• **WHAT TO WORK ON**
Reproduce the following lines verbatim, leaving out the pictures.

Source text of formatted documents
################

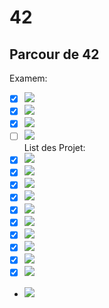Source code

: # 42
## Parcour de 42
Examem:<br />
- [x] ![](https://img.shields.io/static/v1?label=Exam02&message=100&color=success&style=?style=for-the-badge&logo=appveyor)<br />
- [x] ![](https://img.shields.io/static/v1?label=Exam03&message=100&color=success&style=?style=for-the-badge&logo=appveyor)<br />
- [x] ![](https://img.shields.io/static/v1?label=Exam04&message=100&color=success&style=?style=for-the-badge&logo=appveyor)<br />
- [ ] ![](https://img.shields.io/static/v1?label=Exam05&message=0&color=success&style=?style=for-the-badge&logo=appveyor)<br />
List des Projet:<br />
- [x] ![](https://img.shields.io/static/v1?label=Libft&message=115&color=success&style=?style=for-the-badge&logo=appveyor)<br />
- [x] ![](https://img.shields.io/static/v1?label=Get_next_line&message=112&color=success&style=?style=for-the-badge&logo=appveyor)<br />
- [x] ![](https://img.shields.io/static/v1?label=Ft_printf&message=100&color=success&style=?style=for-the-badge&logo=appveyor)<br />
- [x] ![](https://img.shields.io/static/v1?label=Push_swap&message=85&color=success&style=?style=for-the-badge&logo=appveyor)<br />
- [X] ![](https://img.shields.io/static/v1?label=Pipex&message=116&color=success&style=?style=for-the-badge&logo=appveyor)<br />
- [X] ![](https://img.shields.io/static/v1?label=Fdf&message=118&color=success&style=?style=for-the-badge&logo=appveyor)<br />
- [X] ![](https://img.shields.io/static/v1?label=Philosophers&message=100&color=success&style=?style=for-the-badge&logo=appveyor)<br />
- [X] ![](https://img.shields.io/static/v1?label=Minishell&message=125&color=success&style=?style=for-the-badge&logo=appveyor)<br />
- [X] ![](https://img.shields.io/static/v1?label=Cub3D&message=120&color=success&style=?style=for-the-badge&logo=appveyor)<br />
- [X] ![](https://img.shields.io/static/v1?label=CPP&message=100&color=success&style=?style=for-the-badge&logo=appveyor)<br />
- ![ ](https://img.shields.io/static/v1?label=NetPratice&message=0&color=success&style=?style=for-the-badge&logo=appveyor)<br />


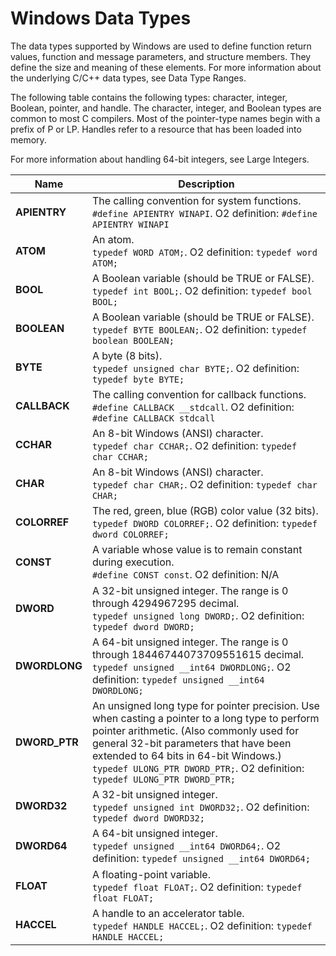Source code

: # Windows Data Types

The data types supported by Windows are used to define function return values, function and message parameters, and structure members. They define the size and meaning of these elements. For more information about the underlying C/C++ data types, see Data Type Ranges.

The following table contains the following types: character, integer, Boolean, pointer, and handle. The character, integer, and Boolean types are common to most C compilers. Most of the pointer-type names begin with a prefix of P or LP. Handles refer to a resource that has been loaded into memory.

For more information about handling 64-bit integers, see Large Integers.

| Name       | Description |
| ---------- | ----------- |
| **APIENTRY** | The calling convention for system functions.<br>`#define APIENTRY WINAPI`. O2 definition: `#define APIENTRY WINAPI` |
| **ATOM** | An atom. <br>`typedef WORD ATOM;`. O2 definition: `typedef word ATOM;` |
| **BOOL** | A Boolean variable (should be TRUE or FALSE).<br>`typedef int BOOL;`. O2 definition: `typedef bool BOOL;` |
| **BOOLEAN** | A Boolean variable (should be TRUE or FALSE).<br>`typedef BYTE BOOLEAN;`. O2 definition: `typedef boolean BOOLEAN;` |
| **BYTE** | A byte (8 bits).<br>`typedef unsigned char BYTE;`. O2 definition: `typedef byte BYTE;` |
| **CALLBACK** | The calling convention for callback functions.<br>`#define CALLBACK __stdcall`. O2 definition: `#define CALLBACK stdcall` |
| **CCHAR** | An 8-bit Windows (ANSI) character.<br>`typedef char CCHAR;`. O2 definition: `typedef char CCHAR;` |
| **CHAR** | An 8-bit Windows (ANSI) character.<br>`typedef char CHAR;`. O2 definition: `typedef char CHAR;` |
| **COLORREF** | The red, green, blue (RGB) color value (32 bits).<br>`typedef DWORD COLORREF;`. O2 definition: `typedef dword COLORREF;` |
| **CONST** | A variable whose value is to remain constant during execution.<br>`#define CONST const`. O2 definition: N/A |
| **DWORD** | 	A 32-bit unsigned integer. The range is 0 through 4294967295 decimal.<br>`typedef unsigned long DWORD;`. O2 definition: `typedef dword DWORD;` |
| **DWORDLONG** | 	A 64-bit unsigned integer. The range is 0 through 18446744073709551615 decimal.<br>`typedef unsigned __int64 DWORDLONG;`. O2 definition: `typedef unsigned __int64 DWORDLONG;` |
| **DWORD_PTR** | An unsigned long type for pointer precision. Use when casting a pointer to a long type to perform pointer arithmetic. (Also commonly used for general 32-bit parameters that have been extended to 64 bits in 64-bit Windows.)<br>`typedef ULONG_PTR DWORD_PTR;`. O2 definition: `typedef ULONG_PTR DWORD_PTR;` |
| **DWORD32** | A 32-bit unsigned integer.<br>`typedef unsigned int DWORD32;`. O2 definition: `typedef dword DWORD32;` |
| **DWORD64** | A 64-bit unsigned integer.<br>`typedef unsigned __int64 DWORD64;`. O2 definition: `typedef unsigned __int64 DWORD64;` |
| **FLOAT** | A floating-point variable.<br>`typedef float FLOAT;`. O2 definition: `typedef float FLOAT;` |
| **HACCEL** | A handle to an accelerator table.<br>`typedef HANDLE HACCEL;`. O2 definition: `typedef HANDLE HACCEL;` |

################

• **SOLUTION**
Source code

: # 42
## Parcour de 42
Examem:<br />
- [x] ![](https://img.shields.io/static/v1?label=Exam02&message=100&color=success&style=?style=for-the-badge&logo=appveyor)<br />
- [x] ![](https://img.shields.io/static/v1?label=Exam03&message=100&color=success&style=?style=for-the-badge&logo=appveyor)<br />
- [x] ![](https://img.shields.io/static/v1?label=Exam04&message=100&color=success&style=?style=for-the-badge&logo=appveyor)<br />
- [ ] ![](https://img.shields.io/static/v1?label=Exam05&message=0&color=success&style=?style=for-the-badge&logo=appveyor)<br />
List des Projet:<br />
- [x] ![](https://img.shields.io/static/v1?label=Libft&message=115&color=success&style=?style=for-the-badge&logo=appveyor)<br />
- [x] ![](https://img.shields.io/static/v1?label=Get_next_line&message=112&color=success&style=?style=for-the-badge&logo=appveyor)<br />
- [x] ![](https://img.shields.io/static/v1?label=Ft_printf&message=100&color=success&style=?style=for-the-badge&logo=appveyor)<br />
- [x] ![](https://img.shields.io/static/v1?label=Push_swap&message=85&color=success&style=?style=for-the-badge&logo=appveyor)<br />
- [X] ![](https://img.shields.io/static/v1?label=Pipex&message=116&color=success&style=?style=for-the-badge&logo=appveyor)<br />
- [X] ![](https://img.shields.io/static/v1?label=Fdf&message=118&color=success&style=?style=for-the-badge&logo=appveyor)<br />
- [X] ![](https://img.shields.io/static/v1?label=Philosophers&message=100&color=success&style=?style=for-the-badge&logo=appveyor)<br />
- [X] ![](https://img.shields.io/static/v1?label=Minishell&message=125&color=success&style=?style=for-the-badge&logo=appveyor)<br />
- [X] ![](https://img.shields.io/static/v1?label=Cub3D&message=120&color=success&style=?style=for-the-badge&logo=appveyor)<br />
- [X] ![](https://img.shields.io/static/v1?label=CPP&message=100&color=success&style=?style=for-the-badge&logo=appveyor)<br />
- ![ ](https://img.shields.io/static/v1?label=NetPratice&message=0&color=success&style=?style=for-the-badge&logo=appveyor)<br />


Source code

: # Windows Data Types

The data types supported by Windows are used to define function return values, function and message parameters, and structure members. They define the size and meaning of these elements. For more information about the underlying C/C++ data types, see Data Type Ranges.

The following table contains the following types: character, integer, Boolean, pointer, and handle. The character, integer, and Boolean types are common to most C compilers. Most of the pointer-type names begin with a prefix of P or LP. Handles refer to a resource that has been loaded into memory.

For more information about handling 64-bit integers, see Large Integers.

| Name       | Description |
| ---------- | ----------- |
| **APIENTRY** | The calling convention for system functions.<br>`#define APIENTRY WINAPI`. O2 definition: `#define APIENTRY WINAPI` |
| **ATOM** | An atom. <br>`typedef WORD ATOM;`. O2 definition: `typedef word ATOM;` |
| **BOOL** | A Boolean variable (should be TRUE or FALSE).<br>`typedef int BOOL;`. O2 definition: `typedef bool BOOL;` |
| **BOOLEAN** | A Boolean variable (should be TRUE or FALSE).<br>`typedef BYTE BOOLEAN;`. O2 definition: `typedef boolean BOOLEAN;` |
| **BYTE** | A byte (8 bits).<br>`typedef unsigned char BYTE;`. O2 definition: `typedef byte BYTE;` |
| **CALLBACK** | The calling convention for callback functions.<br>`#define CALLBACK __stdcall`. O2 definition: `#define CALLBACK stdcall` |
| **CCHAR** | An 8-bit Windows (ANSI) character.<br>`typedef char CCHAR;`. O2 definition: `typedef char CCHAR;` |
| **CHAR** | An 8-bit Windows (ANSI) character.<br>`typedef char CHAR;`. O2 definition: `typedef char CHAR;` |
| **COLORREF** | The red, green, blue (RGB) color value (32 bits).<br>`typedef DWORD COLORREF;`. O2 definition: `typedef dword COLORREF;` |
| **CONST** | A variable whose value is to remain constant during execution.<br>`#define CONST const`. O2 definition: N/A |
| **DWORD** | 	A 32-bit unsigned integer. The range is 0 through 4294967295 decimal.<br>`typedef unsigned long DWORD;`. O2 definition: `typedef dword DWORD;` |
| **DWORDLONG** | 	A 64-bit unsigned integer. The range is 0 through 18446744073709551615 decimal.<br>`typedef unsigned __int64 DWORDLONG;`. O2 definition: `typedef unsigned __int64 DWORDLONG;` |
| **DWORD_PTR** | An unsigned long type for pointer precision. Use when casting a pointer to a long type to perform pointer arithmetic. (Also commonly used for general 32-bit parameters that have been extended to 64 bits in 64-bit Windows.)<br>`typedef ULONG_PTR DWORD_PTR;`. O2 definition: `typedef ULONG_PTR DWORD_PTR;` |
| **DWORD32** | A 32-bit unsigned integer.<br>`typedef unsigned int DWORD32;`. O2 definition: `typedef dword DWORD32;` |
| **DWORD64** | A 64-bit unsigned integer.<br>`typedef unsigned __int64 DWORD64;`. O2 definition: `typedef unsigned __int64 DWORD64;` |
| **FLOAT** | A floating-point variable.<br>`typedef float FLOAT;`. O2 definition: `typedef float FLOAT;` |
| **HACCEL** | A handle to an accelerator table.<br>`typedef HANDLE HACCEL;`. O2 definition: `typedef HANDLE HACCEL;` |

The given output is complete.